If your package requires a local dependency in the same workspace, those dependencies must be declared on both the package's pixi.toml and the root pixi.toml.

For example, if my_policy_node requires my_local_dep,

my_policy_node/pixi.toml:

[package.host-dependencies]
# ...
ros-kilted-my-local-dep = { path = "../my_local_dep" }

[package.build-dependencies]
# ...
ros-kilted-my-local-dep = { path = "../my_local_dep" }

pixi.toml:

[dependencies]
# ...
ros-kilted-my-policy-node = { path = "my_policy_node" }
ros-kilted-my-local-dep = { path = "my_local_dep" }

Tip

pixi automatically prefixes a ROS package with ros-<distro>- and converts underscores to hyphens.

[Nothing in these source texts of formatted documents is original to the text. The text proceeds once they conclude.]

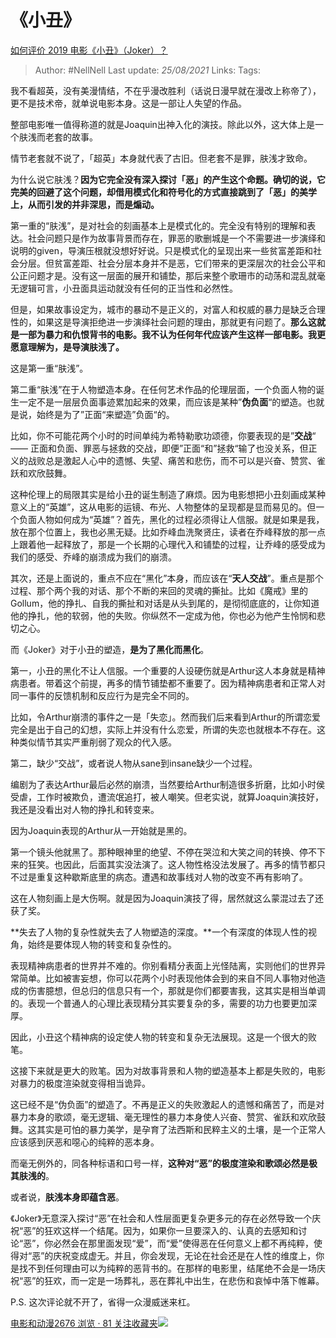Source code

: # 《小丑》
[如何评价 2019 电影《小丑》（Joker）？](https://www.zhihu.com/question/318913382/answer/858881972)


> Author: #NellNell 
Last update: *25/08/2021* 
Links:
Tags: 

  

我不看超英，没有美漫情结，不在乎漫改胜利（话说日漫早就在漫改上称帝了），更不是技术帝，就单说电影本身。这是一部让人失望的作品。

整部电影唯一值得称道的就是Joaquin出神入化的演技。除此以外，这大体上是一个肤浅而老套的故事。

情节老套就不说了，「超英」本身就代表了古旧。但老套不是罪，肤浅才致命。

为什么说它肤浅？**因为它完全没有深入探讨「恶」的产生这个命题。确切的说，它完美的回避了这个问题，却借用模式化和符号化的方式直接跳到了「恶」的美学上，从而引发的并非深思，而是煽动。**

第一重的“肤浅”，是对社会的刻画基本上是模式化的。完全没有特别的理解和表达。社会问题只是作为故事背景而存在，罪恶的歌删城是一个不需要进一步演绎和说明的given，导演压根就没想好好说。只是模式化的呈现出来一些贫富差距和社会分层。但贫富差距、社会分层本身并不是恶，它们带来的更深层次的社会公平和公正问题才是。没有这一层面的展开和铺垫，那后来整个歌珊市的动荡和混乱就毫无逻辑可言，小丑面具运动就没有任何的正当性和必然性。

但是，如果故事设定为，城市的暴动不是正义的，对富人和权威的暴力是缺乏合理性的，如果这是导演拒绝进一步演绎社会问题的理由，那就更有问题了。**那么这就是一部为暴力和仇恨背书的电影。我不认为任何年代应该产生这样一部电影。我更愿意理解为，是导演肤浅了。**

这是第一重“肤浅”。

第二重“肤浅”在于人物塑造本身。在任何艺术作品的伦理层面，一个负面人物的诞生一定不是一层层负面事迹累加起来的效果，而应该是某种”**伪负面**“的塑造。也就是说，始终是为了”正面“来塑造”负面“的。

比如，你不可能花两个小时的时间单纯为希特勒歌功颂德，你要表现的是”**交战**“ —— 正面和负面、罪恶与拯救的交战，即便”正面“和”拯救“输了也没关系，但正义的战败总是激起人心中的遗憾、失望、痛苦和悲伤，而不可以是兴奋、赞赏、雀跃和欢欣鼓舞。

这种伦理上的局限其实是给小丑的诞生制造了麻烦。因为电影想把小丑刻画成某种意义上的“英雄”，这从电影的运镜、布光、人物整体的呈现都是显而易见的。但一个负面人物如何成为“英雄”？首先，黑化的过程必须得让人信服。就是如果是我，放在那个位置上，我也必黑无疑。比如乔峰血洗聚贤庄，读者在乔峰释放的那一点上跟着他一起释放了，那是一个长期的心理代入和铺垫的过程，让乔峰的感受成为我们的感受、乔峰的崩溃成为我们的崩溃。

其次，还是上面说的，重点不应在“黑化”本身，而应该在“**天人交战**”。重点是那个过程、那个两个我的对话、那个不断的来回的灵魂的撕扯。比如《魔戒》里的Gollum，他的挣扎、自我的撕扯和对话是从头到尾的，是彻彻底底的，让你知道他的挣扎，他的软弱，他的失败。你纵然不一定成为他，你也必为他产生怜悯和悲切之心。

而《Joker》对于小丑的塑造，**是为了黑化而黑化**。

第一，小丑的黑化不让人信服。一个重要的人设硬伤就是Arthur这人本身就是精神病患者。带着这个前提，再多的情节铺垫都不重要了。因为精神病患者和正常人对同一事件的反馈机制和反应行为是完全不同的。

比如，令Arthur崩溃的事件之一是「失恋」。然而我们后来看到Arthur的所谓恋爱完全是出于自己的幻想，实际上并没有什么恋爱，所谓的失恋也就根本不存在。这种类似情节其实严重削弱了观众的代入感。

第二，缺少“交战”，或者说人物从sane到insane缺少一个过程。

编剧为了表达Arthur最后必然的崩溃，当然要给Arthur制造很多折磨，比如小时侯受虐，工作时被欺负，遭流氓追打，被人嘲笑。但老实说，就算Joaquin演技好，我还是没看出对人物的挣扎和转变来。

因为Joaquin表现的Arthur从一开始就是黑的。

第一个镜头他就黑了。那种眼神里的绝望、不停在哭泣和大笑之间的转换、停不下来的狂笑。也因此，后面其实没法演了。这人物性格没法发展了。再多的情节都只不过是重复这种歇斯底里的病态。遭遇和故事线对人物的改变不再有影响了。

这在人物刻画上是大伤啊。就是因为Joaquin演技了得，居然就这么蒙混过去了还获了奖。

**失去了人物的复杂性就失去了人物塑造的深度。**一个有深度的体现人性的视角，始终是要体现人物的转变和复杂性的。

表现精神病患者的世界并不难的。你别看精分表面上光怪陆离，实则他们的世界异常简单。比如被害妄想，你可以花两个小时表现他体会到的来自不同人事物对他造成的伤害臆想，但总归的信息只有一个，那就是你们都要害我，这其实是相当单调的。表现一个普通人的心理比表现精分其实要复杂的多，需要的功力也要更加深厚。

因此，小丑这个精神病的设定使人物的转变和复杂无法展现。这是一个很大的败笔。

这接下来就是更大的败笔。因为对故事背景和人物的塑造基本上都是失败的，电影对暴力的极度渲染就变得相当诡异。

这已经不是“伪负面”的塑造了。不再是正义的失败激起人的遗憾和痛苦了，而是对暴力本身的歌颂，毫无逻辑、毫无理性的暴力本身使人兴奋、赞赏、雀跃和欢欣鼓舞。这其实是可怕的暴力美学，是孕育了法西斯和民粹主义的土壤，是一个正常人应该感到厌恶和噁心的纯粹的恶本身。

而毫无例外的，同各种标语和口号一样，**这种对“恶”的极度渲染和歌颂必然是极其肤浅的**。

或者说，**肤浅本身即蕴含恶**。

《Joker》无意深入探讨“恶”在社会和人性层面更复杂更多元的存在必然导致一个庆祝“恶”的狂欢这样一个结尾。因为，如果你一旦要深入的、认真的去感知和讨论“恶”，你必然会在那里面发现“爱”，而“爱”使得恶在任何意义上都不再纯粹，使得对“恶”的庆祝变成虚无。并且，你会发现，无论在社会还是在人性的维度上，你是找不到任何理由可以为纯粹的恶背书的。在那样的电影里，结尾绝不会是一场庆祝“恶”的狂欢，而一定是一场葬礼，恶在葬礼中出生，在悲伤和哀悼中落下帷幕。

P.S. 这次评论就不开了，省得一众漫威迷来杠。

[电影和动漫2676 浏览 · 81 关注收藏夹![](https://pic2.zhimg.com/80/v2-b2918ef3f9c19572ba524ac59316a917_1440w.png)](https://zhihu.com/collection/313818721)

Build-Run-Debug Cycle (Python)

Important

Changes to packages within a Pixi environment are not tracked automatically. To apply updates, you must run pixi reinstall <package_name>.

$ pixi reinstall <package>

Tip

You may enter the pixi environment with pixi shell and force an "editable" install with pip install -e. But note that this circumvents pixi and may cause unintended side effects.

Preparing for Submission

After you are satisfied with your policy, you will need to prepare a Docker image for submission. See Submission for details.

Conclusion

Congratulations! You have successfully created, tested, and packaged a policy node.

In this tutorial, you have learned how to:

  • Create and set up a new ROS 2 package for a policy node.
  • Manage Python and ROS dependencies within a pixi workspace.
  • Understand the build, run, and debug cycle for developing your policy.
  • Prepare a Docker image for your policy for submission.

You are now equipped with the fundamental skills to develop, test, and submit your own policies for the AI for Industry Challenge. Feel free to explore the provided example policies and other documentation for more advanced concepts and inspiration.